Erbauliche Attraktionen gesucht

Wer im thailändischen Khao Lak Urlaub machen will, sollte gute Gründe für seine Reise haben: Zu den neuen Sehenswürdigkeiten gehören bedrückend menschenleere Strände, Trümmerwüsten und ein aufs Land gespültes Polizeiboot

VON VOLKER KLINKMÜLLER

Bis vor kurzem hat Anukul Charoenkul noch ganz gute Geschäfte gemacht. Zwar hatte er sein Restaurant mit einer gehobenen Speisekarte für fangfrische Meeresfrüchte erst im November eröffnet und seit dem Tsunami die zahlungskräftigen Ausländer als Gäste gleich wieder verloren. Doch schnappte er sich am Morgen des 26. Dezember geistesgegenwärtig seine Videokamera, als sich das Wasser so komisch zurückzog, und filmte die Apokalypse Khao Laks aus sicherer Hügelhöhe von Anfang an – auch als dort unten immer mehr Leichen angespült wurden. Mit dem emsigen Verkauf des privaten Katastrophenfilms zum Stückpreis von rund sechs Euro konnte sich der 30-Jährige zwar ein ganzes Weilchen über Wasser halten, doch dann beutelten ihn die landestypischen Raubkopierer, die den Markt mit Billigkopien seines Werks überschwemmten. Deshalb hat er sich nun darauf verlegt, Landsleute mit Billiggerichten abzufüttern – wenn sie voll Schaulust in großen Bussen durch das Katastrophengebiet rollen. Wer hier die Naturkatastrophe überlebt hat, darf, was die Mittel der weiteren Existenzsicherung angeht, nicht besonders wählerisch sein.

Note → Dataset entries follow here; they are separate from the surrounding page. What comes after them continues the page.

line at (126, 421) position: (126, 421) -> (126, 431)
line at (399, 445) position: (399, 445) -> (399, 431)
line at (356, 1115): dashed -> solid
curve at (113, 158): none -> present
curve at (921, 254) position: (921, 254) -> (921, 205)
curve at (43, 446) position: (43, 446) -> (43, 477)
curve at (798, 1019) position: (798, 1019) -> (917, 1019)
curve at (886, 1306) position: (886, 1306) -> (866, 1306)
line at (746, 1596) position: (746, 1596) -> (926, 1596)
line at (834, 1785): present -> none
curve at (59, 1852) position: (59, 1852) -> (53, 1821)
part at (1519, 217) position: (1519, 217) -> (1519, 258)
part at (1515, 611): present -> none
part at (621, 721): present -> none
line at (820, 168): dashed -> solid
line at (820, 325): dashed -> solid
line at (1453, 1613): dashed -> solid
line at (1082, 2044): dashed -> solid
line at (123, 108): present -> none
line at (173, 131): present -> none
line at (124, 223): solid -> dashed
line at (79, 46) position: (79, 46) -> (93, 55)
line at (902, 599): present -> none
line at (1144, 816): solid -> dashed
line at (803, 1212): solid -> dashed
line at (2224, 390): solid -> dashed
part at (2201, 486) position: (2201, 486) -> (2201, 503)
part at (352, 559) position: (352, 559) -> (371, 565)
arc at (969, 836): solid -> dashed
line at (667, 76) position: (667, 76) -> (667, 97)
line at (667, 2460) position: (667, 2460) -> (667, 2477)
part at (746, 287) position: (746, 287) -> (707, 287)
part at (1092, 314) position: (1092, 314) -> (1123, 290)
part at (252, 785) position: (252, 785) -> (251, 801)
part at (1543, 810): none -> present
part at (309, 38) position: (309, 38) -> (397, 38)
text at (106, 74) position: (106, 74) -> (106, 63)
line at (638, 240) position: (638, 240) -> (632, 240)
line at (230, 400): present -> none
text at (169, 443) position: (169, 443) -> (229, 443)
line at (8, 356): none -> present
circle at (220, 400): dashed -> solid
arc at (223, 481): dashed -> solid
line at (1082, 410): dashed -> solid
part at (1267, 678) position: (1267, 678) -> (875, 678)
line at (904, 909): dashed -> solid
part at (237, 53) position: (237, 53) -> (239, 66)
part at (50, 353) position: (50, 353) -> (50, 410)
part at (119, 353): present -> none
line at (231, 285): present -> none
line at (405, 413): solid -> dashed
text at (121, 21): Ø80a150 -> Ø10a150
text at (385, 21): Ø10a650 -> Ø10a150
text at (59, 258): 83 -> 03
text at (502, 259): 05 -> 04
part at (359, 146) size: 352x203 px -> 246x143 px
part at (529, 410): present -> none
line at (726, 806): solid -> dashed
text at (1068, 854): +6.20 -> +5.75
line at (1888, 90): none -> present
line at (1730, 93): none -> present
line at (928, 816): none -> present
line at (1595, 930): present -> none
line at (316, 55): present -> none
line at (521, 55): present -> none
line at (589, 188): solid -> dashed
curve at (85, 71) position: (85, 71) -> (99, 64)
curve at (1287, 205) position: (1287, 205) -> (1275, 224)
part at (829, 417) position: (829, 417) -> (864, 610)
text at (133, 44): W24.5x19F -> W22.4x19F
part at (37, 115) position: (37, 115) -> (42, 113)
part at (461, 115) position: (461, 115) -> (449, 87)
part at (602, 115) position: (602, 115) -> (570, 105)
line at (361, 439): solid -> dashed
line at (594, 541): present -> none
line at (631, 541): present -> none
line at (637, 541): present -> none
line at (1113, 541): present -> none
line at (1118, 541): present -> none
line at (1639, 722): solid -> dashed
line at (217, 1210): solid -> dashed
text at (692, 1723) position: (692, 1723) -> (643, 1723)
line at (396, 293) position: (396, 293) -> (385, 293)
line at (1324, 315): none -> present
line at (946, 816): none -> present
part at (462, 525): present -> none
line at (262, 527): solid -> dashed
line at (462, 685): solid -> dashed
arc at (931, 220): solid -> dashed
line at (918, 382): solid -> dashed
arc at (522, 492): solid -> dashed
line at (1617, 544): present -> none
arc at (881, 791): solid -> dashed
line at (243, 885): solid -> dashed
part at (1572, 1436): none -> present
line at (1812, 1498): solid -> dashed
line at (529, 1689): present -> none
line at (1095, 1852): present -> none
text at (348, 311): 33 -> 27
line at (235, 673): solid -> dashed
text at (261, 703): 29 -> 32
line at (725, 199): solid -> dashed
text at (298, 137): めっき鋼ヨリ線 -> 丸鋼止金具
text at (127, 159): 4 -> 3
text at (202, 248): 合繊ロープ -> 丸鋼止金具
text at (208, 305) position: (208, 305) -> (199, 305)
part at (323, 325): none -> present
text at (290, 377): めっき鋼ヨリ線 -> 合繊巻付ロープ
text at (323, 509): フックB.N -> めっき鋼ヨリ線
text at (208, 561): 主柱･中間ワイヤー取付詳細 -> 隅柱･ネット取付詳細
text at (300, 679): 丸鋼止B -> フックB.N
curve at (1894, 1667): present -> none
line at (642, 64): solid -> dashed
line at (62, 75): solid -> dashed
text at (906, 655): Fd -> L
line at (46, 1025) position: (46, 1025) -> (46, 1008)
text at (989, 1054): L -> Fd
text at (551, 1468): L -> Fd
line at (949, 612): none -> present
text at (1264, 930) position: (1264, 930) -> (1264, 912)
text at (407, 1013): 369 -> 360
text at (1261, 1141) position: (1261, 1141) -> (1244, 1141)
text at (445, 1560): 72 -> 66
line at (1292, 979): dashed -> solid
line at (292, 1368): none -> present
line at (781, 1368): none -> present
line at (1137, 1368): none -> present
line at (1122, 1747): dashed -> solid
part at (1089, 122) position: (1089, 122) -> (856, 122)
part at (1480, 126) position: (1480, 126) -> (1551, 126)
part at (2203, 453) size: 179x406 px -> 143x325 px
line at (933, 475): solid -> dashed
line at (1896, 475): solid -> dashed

Nach offizieller Einschätzung wird eine relative Normalisierung des Tourismus in dieser Region frühestens für die übernächste Hochsaison im November 2006 erwartet. Denn in den unendlichen, dünn besiedelten Weiten der Strandlandschaften von Khao Lak, die sich über rund 40 Kilometer die Festlandküste nördlich von Phuket hinaufziehen und erst vor wenigen Jahren als Urlaubsziel entdeckt wurden, haben die Naturgewalten mit ihrer ganzen Wucht zugeschlagen. Über 4.200 offiziell registrierte Todesopfer – davon mehr als die Hälfte Ausländer – hatte es gegeben, während 90 Prozent der Hotels und ganze Dörfer nur noch als Ruinen oder in Form von Fundamenten zurückgeblieben sind. Viele Einheimische sind traumatisiert und scheuen bis heute die Begegnung mit dem Meer und versuchen mit buddhistischer Meditation, das Trauma loszuwerden.

Nach wie vor kommen auch einige Ausländer. Darunter rund 150 freiwillige Helfer aus 28 verschiedenen Ländern, die sich schon vor dem Gefängnis fürchten mussten, weil die Regierung unter ihnen verkappte Langzeittouristen vermutete und den Nachweis von Arbeitsgenehmigungen verlangen wollte. Sie wohnen im „Khao Lak Nature Resort“, das sich ins „Tsunami Volunteer Centre“ (TVC) verwandelt hat. Die übrigen Ausländer indes verteilen sich auf rund zwei Dutzend Hotels, die mit immerhin insgesamt rund tausend unversehrten Zimmern aufwarten können. Dabei soll es langfristig natürlich nicht bleiben: Am 19. Februar hatte Premierminister Thaksin Shinawatra bei seinem Besuch vor Ort höchstpersönlich den Baustopp aufgehoben, sodass einige namhafte Resorts bereits wieder bis November eröffnen wollen. Sogar das in aller Welt als Symbol für hohe Opferzahlen bekannt gewordene „Sofitel Magic Lagoon“, das sich einst mit dem größten Schwimmbad der Welt rühmte, will um die Jahreswende wieder mitmischen.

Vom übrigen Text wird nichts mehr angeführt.